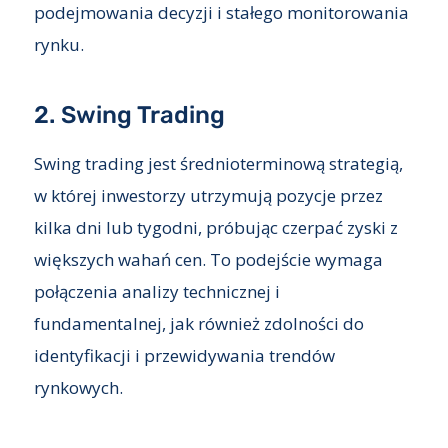
podejmowania decyzji i stałego monitorowania
rynku.
2. Swing Trading
Swing trading jest średnioterminową strategią,
w której inwestorzy utrzymują pozycje przez
kilka dni lub tygodni, próbując czerpać zyski z
większych wahań cen. To podejście wymaga
połączenia analizy technicznej i
fundamentalnej, jak również zdolności do
identyfikacji i przewidywania trendów
rynkowych.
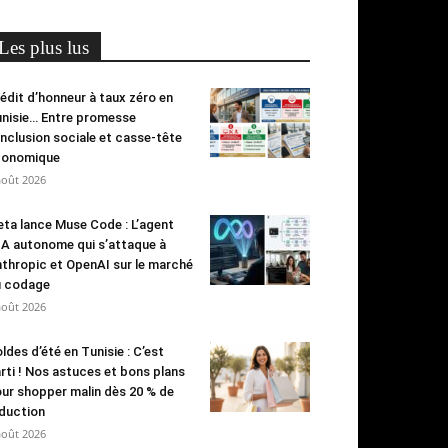
Les plus lus
édit d’honneur à taux zéro en
nisie… Entre promesse
inclusion sociale et casse-tête
conomique
août 2026
ta lance Muse Code : L’agent
IA autonome qui s’attaque à
thropic et OpenAI sur le marché
u codage
août 2026
ldes d’été en Tunisie : C’est
rti ! Nos astuces et bons plans
ur shopper malin dès 20 % de
duction
août 2026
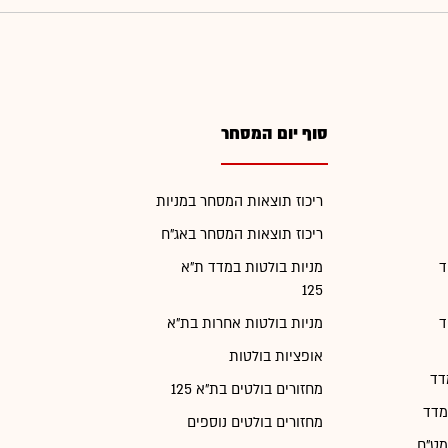
סוף יום המסחר
ריכוז תוצאות המסחר במניות
ריכוז תוצאות המסחר באג"ח
ד
מניות בולטות במדד ת"א
125
ד
מניות בולטות אחרות בת"א
אופציות בולטות
דד
מחזורים בולטים בת"א 125
מדד
מחזורים בולטים נוספים
מט"ח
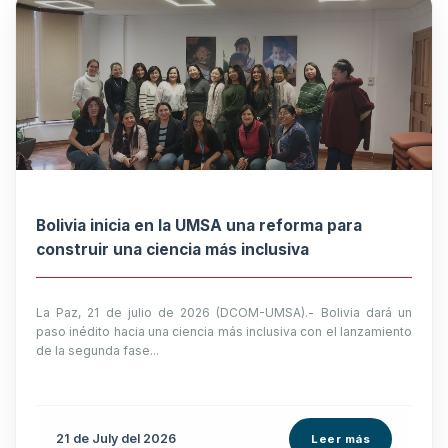
Bolivia inicia en la UMSA una reforma para
construir una ciencia más inclusiva
La Paz, 21 de julio de 2026 (DCOM-UMSA).- Bolivia dará un
paso inédito hacia una ciencia más inclusiva con el lanzamiento
de la segunda fase...
21 de
July
del 2026
Leer más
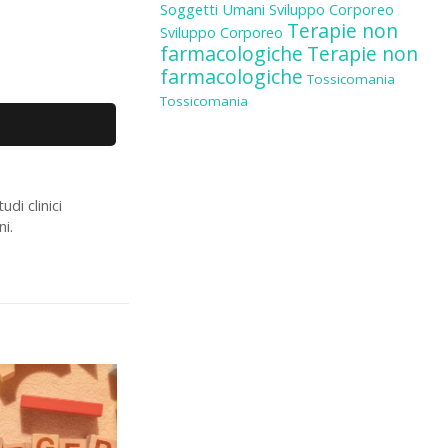
Soggetti Umani
Sviluppo Corporeo
Terapie non
Sviluppo Corporeo
farmacologiche
Terapie non
farmacologiche
Tossicomania
Tossicomania
di clinici
ni.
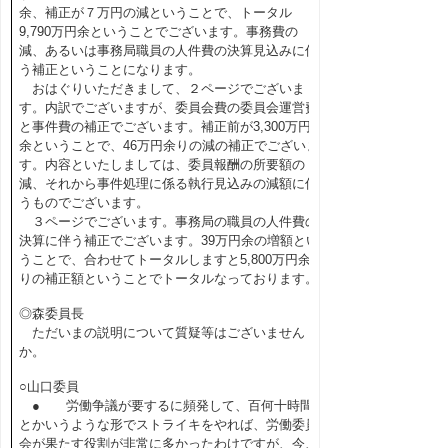
余、補正が７万円の減ということで、トータル
9,790万円余ということでございます。事務費の
減、あるいは事務局職員の人件費の決算見込みに伴
う補正ということになります。
おはぐりいただきまして、２ページでございま
す。内訳でございますが、委員会費の委員会運営費
と事件費の補正でございます。補正前が3,300万円
余ということで、46万円余りの減の補正でございま
す。内容といたしましては、委員報酬の所要額の
減、それから事件処理に係る執行見込みの減額に伴
うものでございます。
３ページでございます。事務局の職員の人件費の
決算に伴う補正でございます。39万円余の増額とい
うことで、合わせてトータルしますと5,800万円余
りの補正額ということでトータルなっております。
◎森委員長
ただいまの説明について質疑等はございません
か。
○山口委員
● 労働争議が要するに頻発して、百何十時間
とかいうような形でストライキをやれば、労働委員
会が果たす役割が非常に多かったわけですが、今、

--- DIRECTIONS FOR THIS TASK ---
Render every text line of the listing above as a numbered list, omitting blank lines and leaving out the picture markers.

--- YOUR RESPONSE ---
1. podejmowania decyzji i stałego monitorowania
2. rynku.
3. 2. Swing Trading
4. Swing trading jest średnioterminową strategią,
5. w której inwestorzy utrzymują pozycje przez
6. kilka dni lub tygodni, próbując czerpać zyski z
7. większych wahań cen. To podejście wymaga
8. połączenia analizy technicznej i
9. fundamentalnej, jak również zdolności do
10. identyfikacji i przewidywania trendów
11. rynkowych.
12. Les plus lus
13. édit d’honneur à taux zéro en
14. nisie… Entre promesse
15. inclusion sociale et casse-tête
16. conomique
17. août 2026
18. ta lance Muse Code : L’agent
19. IA autonome qui s’attaque à
20. thropic et OpenAI sur le marché
21. u codage
22. août 2026
23. ldes d’été en Tunisie : C’est
24. rti ! Nos astuces et bons plans
25. ur shopper malin dès 20 % de
26. duction
27. août 2026
28. סוף יום המסחר
29. ריכוז תוצאות המסחר במניות
30. ריכוז תוצאות המסחר באג"ח
31. ד
32. מניות בולטות במדד ת"א
33. 125
34. ד
35. מניות בולטות אחרות בת"א
36. אופציות בולטות
37. דד
38. מחזורים בולטים בת"א 125
39. מדד
40. מחזורים בולטים נוספים
41. מט"ח
42. Bolivia inicia en la UMSA una reforma para
43. construir una ciencia más inclusiva
44. La Paz, 21 de julio de 2026 (DCOM-UMSA).- Bolivia dará un
45. paso inédito hacia una ciencia más inclusiva con el lanzamiento
46. de la segunda fase...
47. 21 de
48. July
49. del 2026
50. Leer más
51. Soggetti Umani
52. Sviluppo Corporeo
53. Terapie non
54. Sviluppo Corporeo
55. farmacologiche
56. Terapie non
57. farmacologiche
58. Tossicomania
59. Tossicomania
60. di clinici
61. ni.
62. 余、補正が７万円の減ということで、トータル
63. 9,790万円余ということでございます。事務費の
64. 減、あるいは事務局職員の人件費の決算見込みに伴
65. う補正ということになります。
66. おはぐりいただきまして、２ページでございま
67. す。内訳でございますが、委員会費の委員会運営費
68. と事件費の補正でございます。補正前が3,300万円
69. 余ということで、46万円余りの減の補正でございま
70. す。内容といたしましては、委員報酬の所要額の
71. 減、それから事件処理に係る執行見込みの減額に伴
72. うものでございます。
73. ３ページでございます。事務局の職員の人件費の
74. 決算に伴う補正でございます。39万円余の増額とい
75. うことで、合わせてトータルしますと5,800万円余
76. りの補正額ということでトータルなっております。
77. ◎森委員長
78. ただいまの説明について質疑等はございません
79. か。
80. ○山口委員
81. ● 労働争議が要するに頻発して、百何十時間
82. とかいうような形でストライキをやれば、労働委員
83. 会が果たす役割が非常に多かったわけですが、今、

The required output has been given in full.